▶ [Your instructions]
Reproduce the text of every entry below line for line, leaving out the pictures.

▶ [Available data]
▬▬▬▬▬▬▬▬▬▬

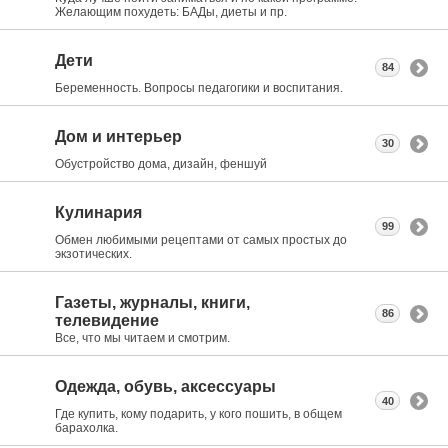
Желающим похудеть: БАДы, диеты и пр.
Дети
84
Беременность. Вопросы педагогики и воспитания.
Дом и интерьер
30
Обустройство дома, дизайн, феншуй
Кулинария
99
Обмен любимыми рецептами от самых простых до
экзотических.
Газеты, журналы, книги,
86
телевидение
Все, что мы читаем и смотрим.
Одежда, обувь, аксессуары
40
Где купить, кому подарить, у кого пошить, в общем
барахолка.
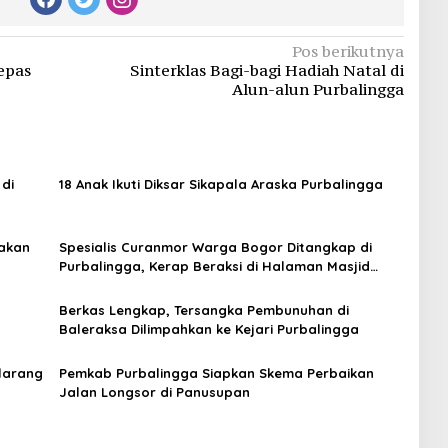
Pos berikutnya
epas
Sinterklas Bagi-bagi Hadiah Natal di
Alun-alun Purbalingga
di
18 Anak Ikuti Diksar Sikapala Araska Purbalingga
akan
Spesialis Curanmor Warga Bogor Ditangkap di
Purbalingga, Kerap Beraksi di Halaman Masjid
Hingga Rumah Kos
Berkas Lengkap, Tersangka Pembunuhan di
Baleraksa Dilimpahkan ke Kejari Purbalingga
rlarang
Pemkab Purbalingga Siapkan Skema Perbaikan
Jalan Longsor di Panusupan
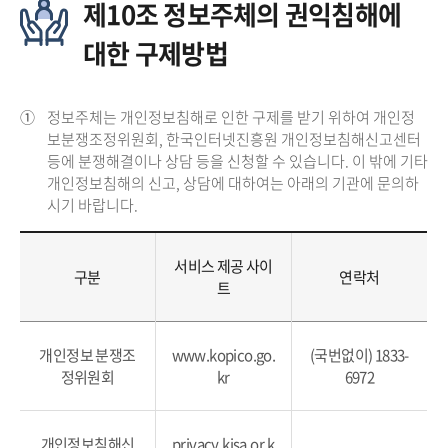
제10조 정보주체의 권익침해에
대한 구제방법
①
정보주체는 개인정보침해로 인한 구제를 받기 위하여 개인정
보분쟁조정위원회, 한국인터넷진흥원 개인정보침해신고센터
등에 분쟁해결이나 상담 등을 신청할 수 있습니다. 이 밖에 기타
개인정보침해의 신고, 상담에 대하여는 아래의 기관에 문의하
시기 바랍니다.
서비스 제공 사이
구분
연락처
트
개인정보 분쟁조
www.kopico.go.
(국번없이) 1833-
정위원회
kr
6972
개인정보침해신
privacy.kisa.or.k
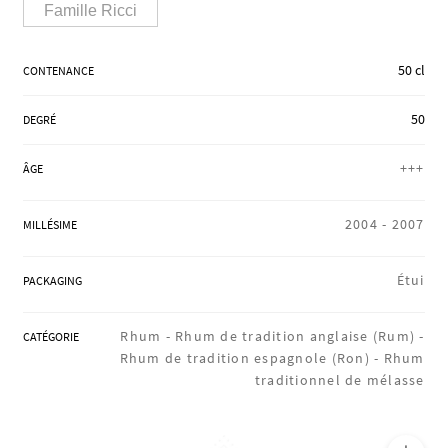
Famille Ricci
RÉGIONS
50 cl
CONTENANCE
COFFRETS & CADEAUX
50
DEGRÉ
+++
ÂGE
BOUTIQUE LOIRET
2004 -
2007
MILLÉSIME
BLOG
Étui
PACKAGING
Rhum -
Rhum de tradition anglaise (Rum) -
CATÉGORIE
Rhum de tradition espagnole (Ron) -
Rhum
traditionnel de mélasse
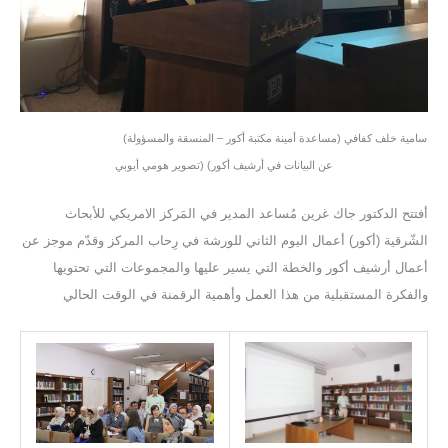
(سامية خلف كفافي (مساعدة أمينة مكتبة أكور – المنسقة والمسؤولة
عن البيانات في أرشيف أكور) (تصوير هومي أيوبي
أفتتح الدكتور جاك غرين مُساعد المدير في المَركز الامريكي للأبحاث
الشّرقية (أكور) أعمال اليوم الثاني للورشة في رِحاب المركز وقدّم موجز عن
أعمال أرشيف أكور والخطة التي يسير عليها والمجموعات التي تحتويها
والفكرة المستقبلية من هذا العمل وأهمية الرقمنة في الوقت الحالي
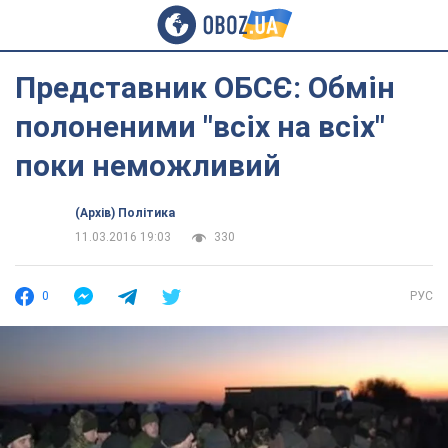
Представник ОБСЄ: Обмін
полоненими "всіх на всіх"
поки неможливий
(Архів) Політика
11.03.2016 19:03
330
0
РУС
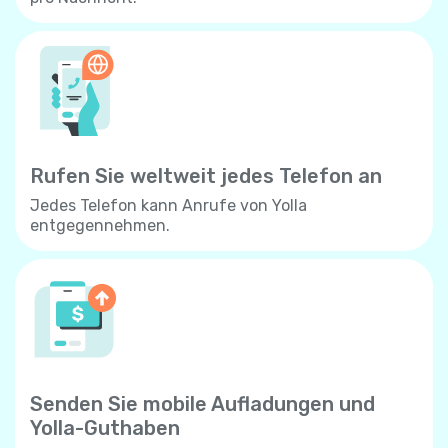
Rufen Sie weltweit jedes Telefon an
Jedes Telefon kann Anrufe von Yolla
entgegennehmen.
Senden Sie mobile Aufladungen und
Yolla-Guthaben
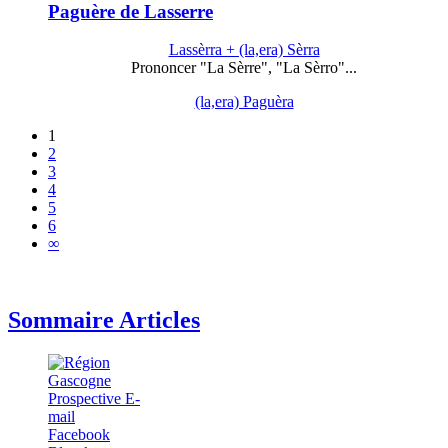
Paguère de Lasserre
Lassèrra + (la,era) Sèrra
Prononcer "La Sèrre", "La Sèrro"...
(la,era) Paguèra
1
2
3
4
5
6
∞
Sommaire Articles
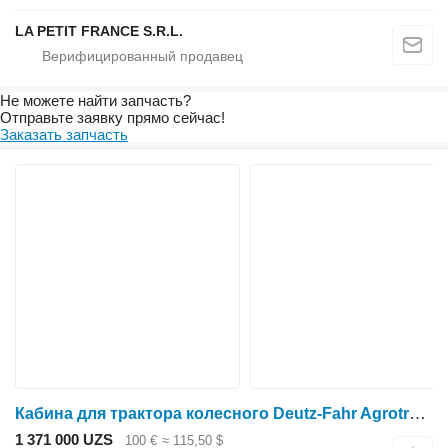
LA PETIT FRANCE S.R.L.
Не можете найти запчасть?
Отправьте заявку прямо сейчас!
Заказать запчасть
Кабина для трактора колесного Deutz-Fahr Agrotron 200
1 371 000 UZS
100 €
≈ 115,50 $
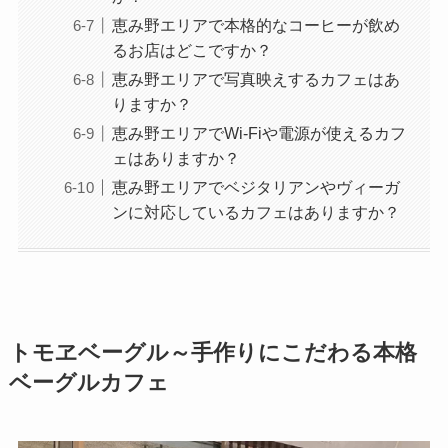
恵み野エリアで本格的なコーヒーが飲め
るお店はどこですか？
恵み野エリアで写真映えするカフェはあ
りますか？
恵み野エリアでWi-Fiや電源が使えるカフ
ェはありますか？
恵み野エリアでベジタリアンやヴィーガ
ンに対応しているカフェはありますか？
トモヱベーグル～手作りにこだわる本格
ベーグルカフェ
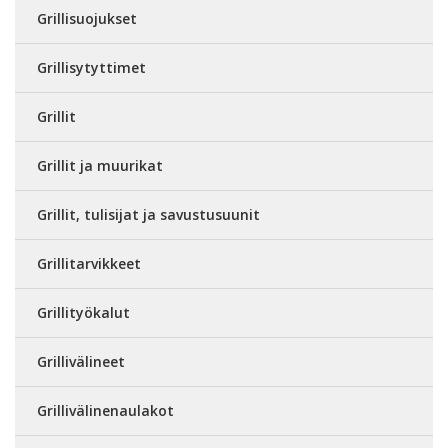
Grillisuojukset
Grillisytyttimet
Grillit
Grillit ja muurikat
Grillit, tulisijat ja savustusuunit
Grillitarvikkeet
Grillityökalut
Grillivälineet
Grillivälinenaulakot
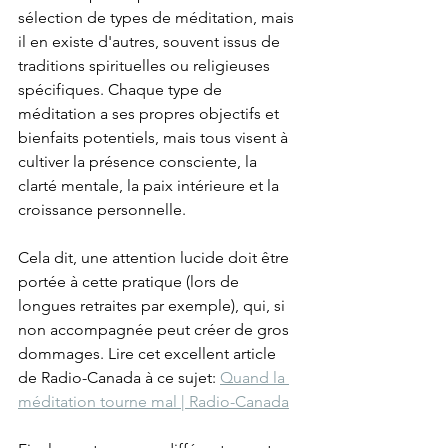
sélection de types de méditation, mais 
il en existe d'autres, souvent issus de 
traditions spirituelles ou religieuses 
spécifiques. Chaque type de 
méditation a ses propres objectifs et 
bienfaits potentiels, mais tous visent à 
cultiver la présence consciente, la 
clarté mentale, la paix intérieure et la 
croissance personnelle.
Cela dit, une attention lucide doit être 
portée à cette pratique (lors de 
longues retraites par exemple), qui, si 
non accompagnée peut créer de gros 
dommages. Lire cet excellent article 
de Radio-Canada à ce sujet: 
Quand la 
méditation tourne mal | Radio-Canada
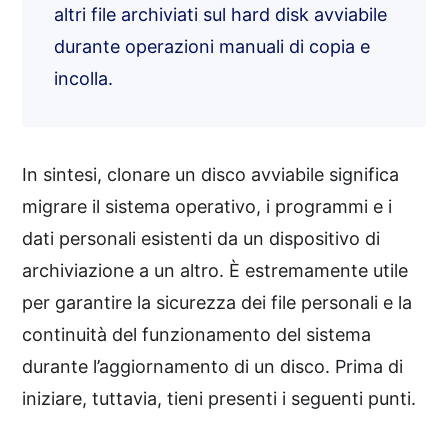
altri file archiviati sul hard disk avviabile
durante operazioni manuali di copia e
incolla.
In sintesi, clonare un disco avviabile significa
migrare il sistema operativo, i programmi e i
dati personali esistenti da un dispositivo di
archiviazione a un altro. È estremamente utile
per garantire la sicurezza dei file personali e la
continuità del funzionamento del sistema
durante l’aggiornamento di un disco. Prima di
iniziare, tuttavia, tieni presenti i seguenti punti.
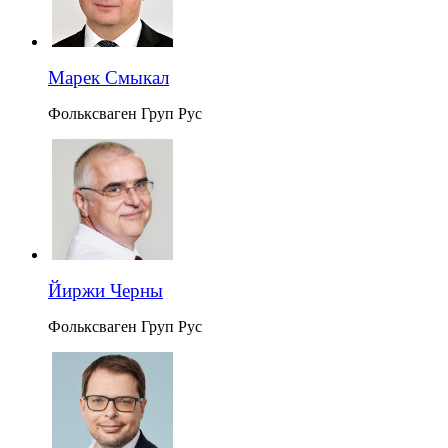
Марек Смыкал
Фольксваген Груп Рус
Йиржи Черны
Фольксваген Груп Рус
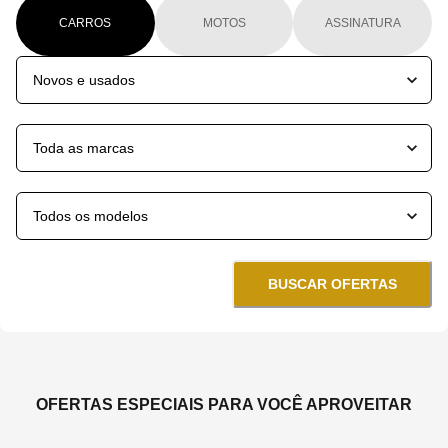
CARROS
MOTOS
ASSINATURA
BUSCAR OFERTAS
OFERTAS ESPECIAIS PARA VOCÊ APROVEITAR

▬▬▬▬▬▬▬▬▬▬

▶ [Task solution]
Желающим похудеть: БАДы, диеты и пр.
Дети
84
Беременность. Вопросы педагогики и воспитания.
Дом и интерьер
30
Обустройство дома, дизайн, феншуй
Кулинария
99
Обмен любимыми рецептами от самых простых до
экзотических.
Газеты, журналы, книги,
86
телевидение
Все, что мы читаем и смотрим.
Одежда, обувь, аксессуары
40
Где купить, кому подарить, у кого пошить, в общем
барахолка.
Pos berikutnya
epas
Sinterklas Bagi-bagi Hadiah Natal di
Alun-alun Purbalingga
di
18 Anak Ikuti Diksar Sikapala Araska Purbalingga
akan
Spesialis Curanmor Warga Bogor Ditangkap di
Purbalingga, Kerap Beraksi di Halaman Masjid
Hingga Rumah Kos
Berkas Lengkap, Tersangka Pembunuhan di
Baleraksa Dilimpahkan ke Kejari Purbalingga
rlarang
Pemkab Purbalingga Siapkan Skema Perbaikan
Jalan Longsor di Panusupan
제10조 정보주체의 권익침해에
대한 구제방법
①
정보주체는 개인정보침해로 인한 구제를 받기 위하여 개인정
보분쟁조정위원회, 한국인터넷진흥원 개인정보침해신고센터
등에 분쟁해결이나 상담 등을 신청할 수 있습니다. 이 밖에 기타
개인정보침해의 신고, 상담에 대하여는 아래의 기관에 문의하
시기 바랍니다.
서비스 제공 사이
구분
연락처
트
개인정보 분쟁조
www.kopico.go.
(국번없이) 1833-
정위원회
kr
6972
개인정보침해신
privacy.kisa.or.k
Famille Ricci
RÉGIONS
50 cl
CONTENANCE
COFFRETS & CADEAUX
50
DEGRÉ
+++
ÂGE
BOUTIQUE LOIRET
2004 -
2007
MILLÉSIME
BLOG
Étui
PACKAGING
Rhum -
Rhum de tradition anglaise (Rum) -
CATÉGORIE
Rhum de tradition espagnole (Ron) -
Rhum
traditionnel de mélasse
(سامية خلف كفافي (مساعدة أمينة مكتبة أكور – المنسقة والمسؤولة
عن البيانات في أرشيف أكور) (تصوير هومي أيوبي
أفتتح الدكتور جاك غرين مُساعد المدير في المَركز الامريكي للأبحاث
الشّرقية (أكور) أعمال اليوم الثاني للورشة في رِحاب المركز وقدّم موجز عن
أعمال أرشيف أكور والخطة التي يسير عليها والمجموعات التي تحتويها
والفكرة المستقبلية من هذا العمل وأهمية الرقمنة في الوقت الحالي
Представник ОБСЄ: Обмін
полоненими "всіх на всіх"
поки неможливий
(Архів) Політика
11.03.2016 19:03
330
0
РУС
Rufen Sie weltweit jedes Telefon an
Jedes Telefon kann Anrufe von Yolla
entgegennehmen.
Senden Sie mobile Aufladungen und
Yolla-Guthaben
Paguère de Lasserre
Lassèrra + (la,era) Sèrra
Prononcer "La Sèrre", "La Sèrro"...
(la,era) Paguèra
1
2
3
4
5
6
∞
Sommaire Articles
LA PETIT FRANCE S.R.L.
Не можете найти запчасть?
Отправьте заявку прямо сейчас!
Заказать запчасть
Кабина для трактора колесного Deutz-Fahr Agrotron 200
1 371 000 UZS
100 €
≈ 115,50 $
恵み野エリアで本格的なコーヒーが飲め
るお店はどこですか？
恵み野エリアで写真映えするカフェはあ
りますか？
恵み野エリアでWi-Fiや電源が使えるカフ
ェはありますか？
恵み野エリアでベジタリアンやヴィーガ
ンに対応しているカフェはありますか？
トモヱベーグル～手作りにこだわる本格
ベーグルカフェ
Grillisuojukset
Grillisytyttimet
Grillit
Grillit ja muurikat
Grillit, tulisijat ja savustusuunit
Grillitarvikkeet
Grillityökalut
Grillivälineet
Grillivälinenaulakot
sélection de types de méditation, mais 
il en existe d'autres, souvent issus de 
traditions spirituelles ou religieuses 
spécifiques. Chaque type de 
méditation a ses propres objectifs et 
bienfaits potentiels, mais tous visent à 
cultiver la présence consciente, la 
clarté mentale, la paix intérieure et la 
croissance personnelle.
Cela dit, une attention lucide doit être 
portée à cette pratique (lors de 
longues retraites par exemple), qui, si 
non accompagnée peut créer de gros 
dommages. Lire cet excellent article 
de Radio-Canada à ce sujet: 
Quand la 
méditation tourne mal | Radio-Canada
altri file archiviati sul hard disk avviabile
durante operazioni manuali di copia e
incolla.
In sintesi, clonare un disco avviabile significa
migrare il sistema operativo, i programmi e i
dati personali esistenti da un dispositivo di
archiviazione a un altro. È estremamente utile
per garantire la sicurezza dei file personali e la
continuità del funzionamento del sistema
durante l’aggiornamento di un disco. Prima di
iniziare, tuttavia, tieni presenti i seguenti punti.
Марек Смыкал
Фольксваген Груп Рус
Йиржи Черны
Фольксваген Груп Рус
CARROS
MOTOS
ASSINATURA
BUSCAR OFERTAS
OFERTAS ESPECIAIS PARA VOCÊ APROVEITAR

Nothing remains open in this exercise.